Just last Friday, my mind on a thousand different things I grabbed a live receptacle with my right hand, one finger on each side. What I meant to do was grab it at the top and bottom so I could push it back in its box. Yeah, it was a little shocking to say the least.
My advice? Don't electrical while drowsy!
I had the same and found that the breaker screw was not tight. It had worked because it had minimal contact but over time lost connection. Tightened screw, problem fixed.
Lines usually don't just go dead all of a sudden. It had to be related to the work you did somehow.
yamaha wrote:
At least those interdimensional beings didn't steal your cable.
Believe it or not, I have had a customer assume that once.
Everybody knows the nsa puts cameras in you cable box.
You very well may have a screw loose!
I just had that recently and found that another outlet down the line had ROASTED. As in crispy behind the white faceplate.
You know what is awesome? Doing electrical, when you are gun shy from being bit recently, and wife thinks its a good time for flash photography without your knowledge. Came so close to smacking my head on a cabinet from jumping in panick. 4 years later it still ticks me off.
In reply to sachilles:
Wearing a rawhide glove, sneak up on an electrician with one of those little pop it firework things(you know the little baggie of exploding gravel) and roll between fingers, sounds like a 120VAC dead short.
Ian F wrote:
Installing dedicated wires and circuit breaker for the refrigerator is a good idea. Remember to use #12G wiring and all new kitchen circuits should be connected to a 20A breaker.
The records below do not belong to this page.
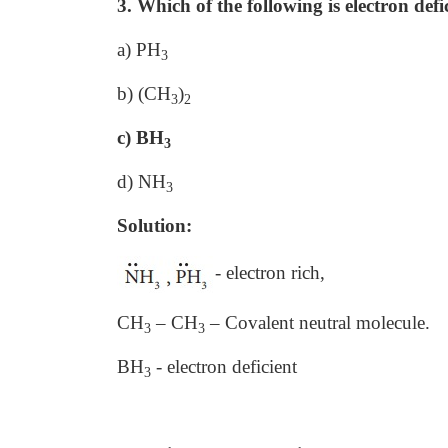
3. Which of the following is electron defi
a) PH
3
b) (CH
)
3
2
c) BH
3
d) NH
3
Solution:
- electron rich,
CH
– CH
– Covalent neutral molecule.
3
3
BH
- electron deficient
3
More than just a good idea, code requires a separate 20A circuit dedicated to the fridge.
Ian F
UltimaDork
9/9/13 11:32 p.m.
windsordeluxe wrote:
Ian F wrote:
Installing dedicated wires and circuit breaker for the refrigerator is a good idea. Remember to use #12G wiring and all new kitchen circuits should be connected to a 20A breaker.
More than just a good idea, code requires a separate 20A circuit dedicated to the fridge.
New construction, yes (that's what I said). Renovations depend on the extent of work being done. While it's obviously advisable to do any new work to Code, sometimes it's not possible without extensive re-wiring or panel replacement. It's hard to give a refrigerator a dedicated circuit if the panel only has 4 circuits for the whole house. I've seen entire kitchens circuited to a single 15A breaker or fuse...
While none of this is rocket science nor difficult to figure out, if you're unsure of what you're doing, seek out eyes-on-the-work experienced help, not just internet advice - we can't see what's really going on, no matter how well you think you're describing it. Getting it wrong can be very bad.
Ian F wrote:
It sounds like it's tied into another receptacle in the kitchen somewhere,
YEP! While replacing the dishwasher, water was spilled that I did not see. It made it's way downstairs to an outlet, which was tied to the outlet above the dishwasher, which was tied to another plug behind the stove (through a route so secret and confounding that the NSA wants a copy of it) which was also a GFCI. I think the water fried all three GFCI outlets. Not tripped, COMPLETELY FRIED.
I couldn't diagnose because the third plug had things plugged into it which were working. Or so I thought. It was an odd situation with wired crossing behind the spices and similar plugs and...well it confused me.
Anyway, no one was electrocuted, the wiring has been repaired and I am putting money away to rip it all out and get it up to code 100%.
Well, now you've proven why GFCI is awesome.